There are all kinds of rocking chairs, but there is only one chair in which to rock.

After falling off the stage and breaking his leg June 12 in Sweden, Foo Fighters frontman Dave Grohl sketched a design (while in his hospital bed) of a special chair on which he could continue to rock. He wasn't going to postpone the Foo Fighters 20th anniversary tour of North America.

He designed quite a chair. It was more of a throne on which he perched Saturday at sold-out Xcel Center. It was a padded black chair with an elevated extension for the injured leg (now in a walking boot) atop an equipment case, surrounded by necks of guitars on the side and a circle of lights outlining the back of the throne, emblazoned with the Foo Fighters logo. And, of course, the chair magically rolled on its own (OK, electronically) up and down a runway extending from the stage.

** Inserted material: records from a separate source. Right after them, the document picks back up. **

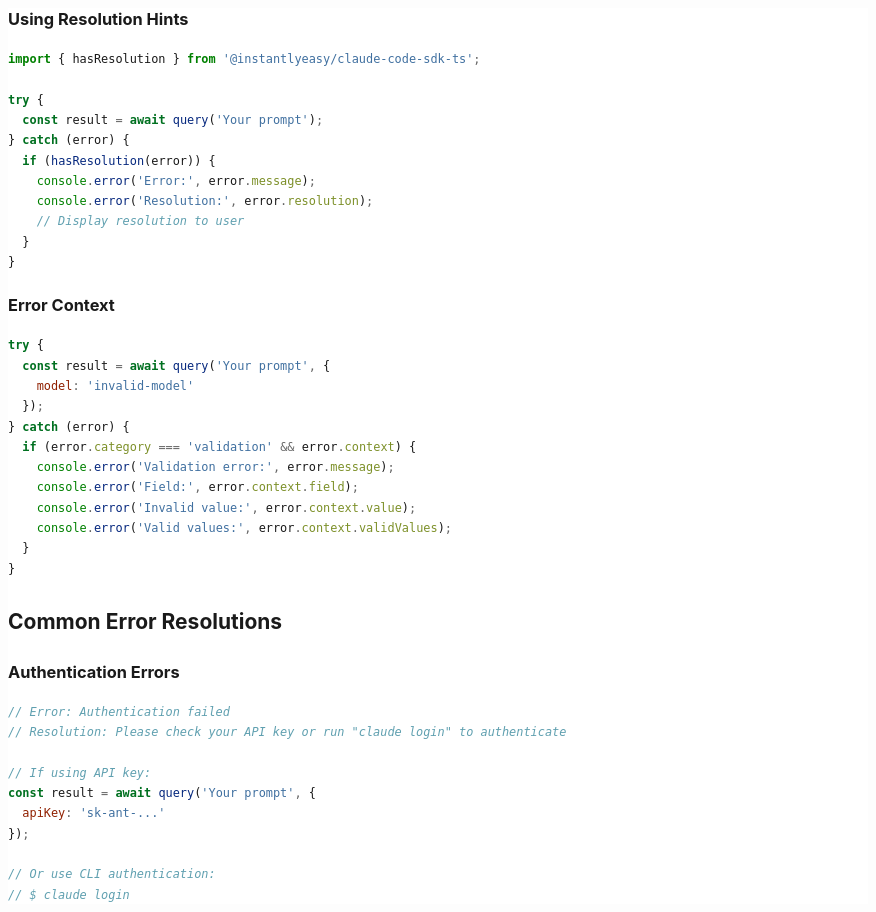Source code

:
 ```javascript
```

### Using Resolution Hints

```javascript
import { hasResolution } from '@instantlyeasy/claude-code-sdk-ts';

try {
  const result = await query('Your prompt');
} catch (error) {
  if (hasResolution(error)) {
    console.error('Error:', error.message);
    console.error('Resolution:', error.resolution);
    // Display resolution to user
  }
}
```

### Error Context

```javascript
try {
  const result = await query('Your prompt', {
    model: 'invalid-model'
  });
} catch (error) {
  if (error.category === 'validation' && error.context) {
    console.error('Validation error:', error.message);
    console.error('Field:', error.context.field);
    console.error('Invalid value:', error.context.value);
    console.error('Valid values:', error.context.validValues);
  }
}
```

## Common Error Resolutions

### Authentication Errors

```javascript
// Error: Authentication failed
// Resolution: Please check your API key or run "claude login" to authenticate

// If using API key:
const result = await query('Your prompt', { 
  apiKey: 'sk-ant-...' 
});

// Or use CLI authentication:
// $ claude login
```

And, stationed in this chair, Grohl rocked. In fact, the 46-year-old may have overcompensated. "Are you ready?" he screamed in his best leather-throated AC/DC voice before the curtain opened. And he came out hair swinging, fist pumping and leg kicking (the good leg) on "Everlong," the Foos' signature and the tune the band played on the final moments of David Letterman's final show.

"If everything could ever feel this real forever," Grohl wailed, putting the manic in maniac. "If anything could ever be this good again."

Rock on, Dave!

Then the Foos tore into the punkish "Monkey Wrench" and "Learn to Fly," which was so overamped the pilot would have missed the runway by a mile.

More than ever, Grohl seemed eager to please. But the affable, overly chatty, Everyman rock star — forget that he was the drummer in the monumental, Hall of Fame band Nirvana — was just being his true believer self. He believes in the power of rock 'n' roll, he believes the show must go, he believes in giving the people what they want.

So what if this was a top-heavy show with most of the big hits early in the concert. So what if the Foos' "Big Me," a big hit, was given a slow, pseudo-acoustic version in the darkness with fans holding their lit cellphones aloft.

So what if Grohl scraped his guitar against his walking boot for a gimmicky solo. So what if he gave a shout out to Cannon Falls, where Nirvana made its 1993 "In Utero" album. So what if the Foos did covers of Queen, the Stones and Van Halen.

So what if the throne made it seem more like the Dave Grohl Show and not a Foo Fighters concert even though the other five members rocked hard, with precision and force.

So what if the performance that began with "Everlong" seemed overlong at about two-dozen songs and 2¾ hours.

Because the 15,000 fans — and Grohl — seemed overjoyed by it all.